▸ THE PROBLEM:
Copy the records. Keep every line exactly as it is.

▸ Dataset entries:
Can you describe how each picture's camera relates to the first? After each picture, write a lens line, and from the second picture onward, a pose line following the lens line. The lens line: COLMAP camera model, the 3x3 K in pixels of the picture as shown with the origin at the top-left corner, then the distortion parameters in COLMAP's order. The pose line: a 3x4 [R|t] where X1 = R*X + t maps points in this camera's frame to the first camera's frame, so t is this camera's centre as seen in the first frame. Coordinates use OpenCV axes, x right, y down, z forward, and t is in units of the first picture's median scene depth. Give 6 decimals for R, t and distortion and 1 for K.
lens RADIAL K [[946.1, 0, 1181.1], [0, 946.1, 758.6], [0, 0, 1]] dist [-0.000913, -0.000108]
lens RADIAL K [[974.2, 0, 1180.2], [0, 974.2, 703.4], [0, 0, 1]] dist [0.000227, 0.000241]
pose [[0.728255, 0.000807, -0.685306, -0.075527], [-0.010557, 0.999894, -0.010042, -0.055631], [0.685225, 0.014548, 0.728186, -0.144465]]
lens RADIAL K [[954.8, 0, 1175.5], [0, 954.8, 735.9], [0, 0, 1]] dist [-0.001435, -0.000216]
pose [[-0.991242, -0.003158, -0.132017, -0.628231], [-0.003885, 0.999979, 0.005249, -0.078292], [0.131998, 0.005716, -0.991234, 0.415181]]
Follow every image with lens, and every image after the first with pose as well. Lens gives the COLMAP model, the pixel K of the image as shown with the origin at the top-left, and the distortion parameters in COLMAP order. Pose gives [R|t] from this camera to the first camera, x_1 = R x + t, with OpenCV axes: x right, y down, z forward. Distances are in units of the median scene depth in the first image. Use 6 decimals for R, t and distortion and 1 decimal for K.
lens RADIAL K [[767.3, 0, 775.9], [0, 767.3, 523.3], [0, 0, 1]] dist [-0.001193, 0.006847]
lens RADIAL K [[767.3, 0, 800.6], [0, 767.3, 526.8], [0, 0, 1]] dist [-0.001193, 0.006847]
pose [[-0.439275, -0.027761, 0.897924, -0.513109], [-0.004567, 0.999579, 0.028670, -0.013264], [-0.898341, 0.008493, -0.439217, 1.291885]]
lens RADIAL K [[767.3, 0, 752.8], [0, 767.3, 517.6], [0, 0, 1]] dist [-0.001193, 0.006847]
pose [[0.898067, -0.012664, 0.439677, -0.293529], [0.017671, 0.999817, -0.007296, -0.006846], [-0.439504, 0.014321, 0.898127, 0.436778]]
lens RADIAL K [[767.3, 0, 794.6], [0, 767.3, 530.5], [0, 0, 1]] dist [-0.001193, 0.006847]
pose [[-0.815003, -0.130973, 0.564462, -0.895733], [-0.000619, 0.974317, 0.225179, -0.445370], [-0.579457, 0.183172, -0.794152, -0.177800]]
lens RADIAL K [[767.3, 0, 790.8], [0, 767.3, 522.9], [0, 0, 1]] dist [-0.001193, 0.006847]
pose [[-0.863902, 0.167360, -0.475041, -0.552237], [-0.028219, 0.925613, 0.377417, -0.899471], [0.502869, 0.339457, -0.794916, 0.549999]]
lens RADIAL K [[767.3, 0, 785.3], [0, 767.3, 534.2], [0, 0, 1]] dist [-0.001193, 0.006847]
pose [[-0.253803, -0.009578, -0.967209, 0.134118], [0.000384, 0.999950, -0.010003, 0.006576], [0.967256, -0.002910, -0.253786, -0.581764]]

▸ EXERCISE RESULT:
Can you describe how each picture's camera relates to the first? After each picture, write a lens line, and from the second picture onward, a pose line following the lens line. The lens line: COLMAP camera model, the 3x3 K in pixels of the picture as shown with the origin at the top-left corner, then the distortion parameters in COLMAP's order. The pose line: a 3x4 [R|t] where X1 = R*X + t maps points in this camera's frame to the first camera's frame, so t is this camera's centre as seen in the first frame. Coordinates use OpenCV axes, x right, y down, z forward, and t is in units of the first picture's median scene depth. Give 6 decimals for R, t and distortion and 1 for K.
lens RADIAL K [[946.1, 0, 1181.1], [0, 946.1, 758.6], [0, 0, 1]] dist [-0.000913, -0.000108]
lens RADIAL K [[974.2, 0, 1180.2], [0, 974.2, 703.4], [0, 0, 1]] dist [0.000227, 0.000241]
pose [[0.728255, 0.000807, -0.685306, -0.075527], [-0.010557, 0.999894, -0.010042, -0.055631], [0.685225, 0.014548, 0.728186, -0.144465]]
lens RADIAL K [[954.8, 0, 1175.5], [0, 954.8, 735.9], [0, 0, 1]] dist [-0.001435, -0.000216]
pose [[-0.991242, -0.003158, -0.132017, -0.628231], [-0.003885, 0.999979, 0.005249, -0.078292], [0.131998, 0.005716, -0.991234, 0.415181]]
Follow every image with lens, and every image after the first with pose as well. Lens gives the COLMAP model, the pixel K of the image as shown with the origin at the top-left, and the distortion parameters in COLMAP order. Pose gives [R|t] from this camera to the first camera, x_1 = R x + t, with OpenCV axes: x right, y down, z forward. Distances are in units of the median scene depth in the first image. Use 6 decimals for R, t and distortion and 1 decimal for K.
lens RADIAL K [[767.3, 0, 775.9], [0, 767.3, 523.3], [0, 0, 1]] dist [-0.001193, 0.006847]
lens RADIAL K [[767.3, 0, 800.6], [0, 767.3, 526.8], [0, 0, 1]] dist [-0.001193, 0.006847]
pose [[-0.439275, -0.027761, 0.897924, -0.513109], [-0.004567, 0.999579, 0.028670, -0.013264], [-0.898341, 0.008493, -0.439217, 1.291885]]
lens RADIAL K [[767.3, 0, 752.8], [0, 767.3, 517.6], [0, 0, 1]] dist [-0.001193, 0.006847]
pose [[0.898067, -0.012664, 0.439677, -0.293529], [0.017671, 0.999817, -0.007296, -0.006846], [-0.439504, 0.014321, 0.898127, 0.436778]]
lens RADIAL K [[767.3, 0, 794.6], [0, 767.3, 530.5], [0, 0, 1]] dist [-0.001193, 0.006847]
pose [[-0.815003, -0.130973, 0.564462, -0.895733], [-0.000619, 0.974317, 0.225179, -0.445370], [-0.579457, 0.183172, -0.794152, -0.177800]]
lens RADIAL K [[767.3, 0, 790.8], [0, 767.3, 522.9], [0, 0, 1]] dist [-0.001193, 0.006847]
pose [[-0.863902, 0.167360, -0.475041, -0.552237], [-0.028219, 0.925613, 0.377417, -0.899471], [0.502869, 0.339457, -0.794916, 0.549999]]
lens RADIAL K [[767.3, 0, 785.3], [0, 767.3, 534.2], [0, 0, 1]] dist [-0.001193, 0.006847]
pose [[-0.253803, -0.009578, -0.967209, 0.134118], [0.000384, 0.999950, -0.010003, 0.006576], [0.967256, -0.002910, -0.253786, -0.581764]]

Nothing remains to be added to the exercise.